Notes
- Il apparaît ici important de donner quelques précisions sur cette expérience professionnelle afin que les réflexions émergentes ainsi que les exemples donnés puissent être compris dans leur contexte. Je travaille depuis plusieurs années dans une équipe du RSSS dont le mandat est d’offrir des suivis de santé et psychosociaux de proximité (dans la rue, les organisations communautaires, etc.) à des personnes en situation d’itinérance. La mission première de cette équipe est de faciliter l’accès aux services existants à des personnes isolées, marginalisées et qui n’ont pas accès à des suivis adéquats ou à des services adaptés à leur réalité. Le travail des intervenant-es de cette équipe étant en particulier d’aider ces personnes, aux parcours extrêmement variés, à naviguer à travers les différents services et institutions, cette expérience a aiguisé ma connaissance des divers systèmes (santé, services sociaux, emploi, justice, logement, etc.) dans leur grande complexité, leurs forces, mais également leurs limites et leurs failles.

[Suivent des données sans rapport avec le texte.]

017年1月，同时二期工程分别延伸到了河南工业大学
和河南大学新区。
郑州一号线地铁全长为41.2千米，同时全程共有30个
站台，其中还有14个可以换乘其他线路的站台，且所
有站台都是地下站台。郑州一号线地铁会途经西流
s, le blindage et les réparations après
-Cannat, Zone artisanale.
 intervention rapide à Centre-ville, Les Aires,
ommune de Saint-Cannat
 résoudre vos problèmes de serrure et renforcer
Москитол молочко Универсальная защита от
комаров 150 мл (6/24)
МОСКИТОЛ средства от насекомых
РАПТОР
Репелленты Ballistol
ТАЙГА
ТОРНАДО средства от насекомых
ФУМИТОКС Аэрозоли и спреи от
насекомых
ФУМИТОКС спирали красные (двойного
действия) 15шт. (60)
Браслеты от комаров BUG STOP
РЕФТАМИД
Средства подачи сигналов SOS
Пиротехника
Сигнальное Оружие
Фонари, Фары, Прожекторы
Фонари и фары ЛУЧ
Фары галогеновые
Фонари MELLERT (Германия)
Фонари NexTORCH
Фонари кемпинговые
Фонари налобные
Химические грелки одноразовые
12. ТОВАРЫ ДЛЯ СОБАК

- À travers cette revue de la littérature, j’ai d’abord recensé les écrits entourant le phénomène de l’itinérance et l’évolution des conceptions de la marginalité et de la vulnérabilité. Je me suis ensuite penchée sur la place de la créativité d’abord en intervention sociale puis plus spécifiquement dans le champ du travail social. J’ai alors exploré l’évolution de cette profession dans une mouvance modernisme-postmodernisme et j’ai sondé inévitablement les questions incontournables de l’alternance du travail social comme étant outil de changement et outil de contrôle, la question de la dualité entre savoir expert et savoir expérientiel, la place des émotions dans la pratique et l’identité professionnelle.

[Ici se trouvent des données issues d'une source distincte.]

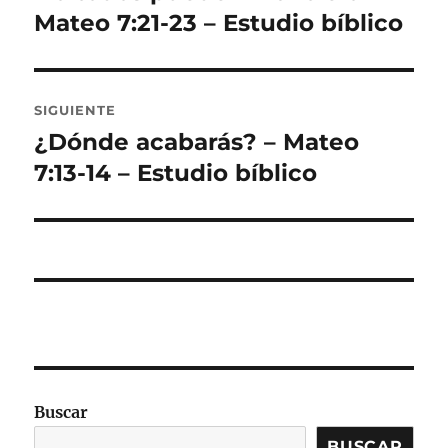
anterior:
Mateo 7:21-23 – Estudio bíblico
entradas
SIGUIENTE
¿Dónde acabarás? – Mateo
Entrada
siguiente:
7:13-14 – Estudio bíblico
Buscar
BUSCAR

- Afin de mieux saisir comment s’établit l’alliance thérapeutique entre les travailleurs-euses sociaux-ales et les personnes en situation d’itinérance, je compte documenter les perceptions qu’ont ces différent-es acteurs-trices de la place à accorder à cette alliance dans leur relation professionnelle, de la forme qu’elle prend, de ses effets, de ce qui la favorise ou lui fait obstacle. J’utilise trois méthodes de collecte de données : l’analyse de textes, les entrevues individuelles avec des travailleurs-euses sociaux-ales et des personnes en situation d’itinérance et l’observation directe des activités des travailleurs-euses sociaux-ales.

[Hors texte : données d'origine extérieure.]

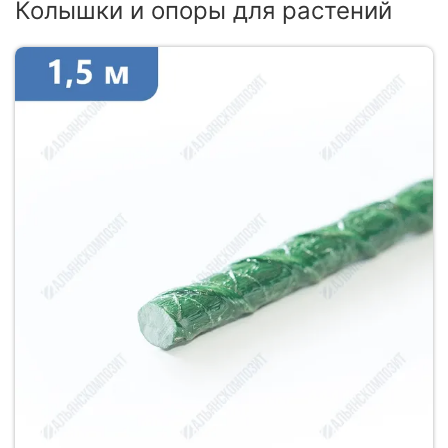
Колышки и опоры для растений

- « can lead to individuals excluding themselves from particular relationships and situations as they seek to minimalize and manage the damage to their self-identity and personhood », notre traduction.
- J’entends par autonomie la question de différenciation à l’autre telle que décrite par Winnicott (1975) et soulevée plus haut. C’est par la reconnaissance de l’autre comme ayant une « vitalité qui lui est propre » (Winnicott, 1975, p.34) qu’on lui concède un pouvoir sur sa manière d’être et d’agir. Cela n’est pas sans rappeler la notion de « pouvoir d’agir » que Côté et al. (2019, p.17), en se référant à Le Bossé (1998), définissent comme « le contrôle que peut exercer une personne ou un groupe de personnes sur son/leur environnement par la recherche et l’obtention des ressources matérielles, psychologiques et sociales nécessaires pour atteindre leurs objectifs ».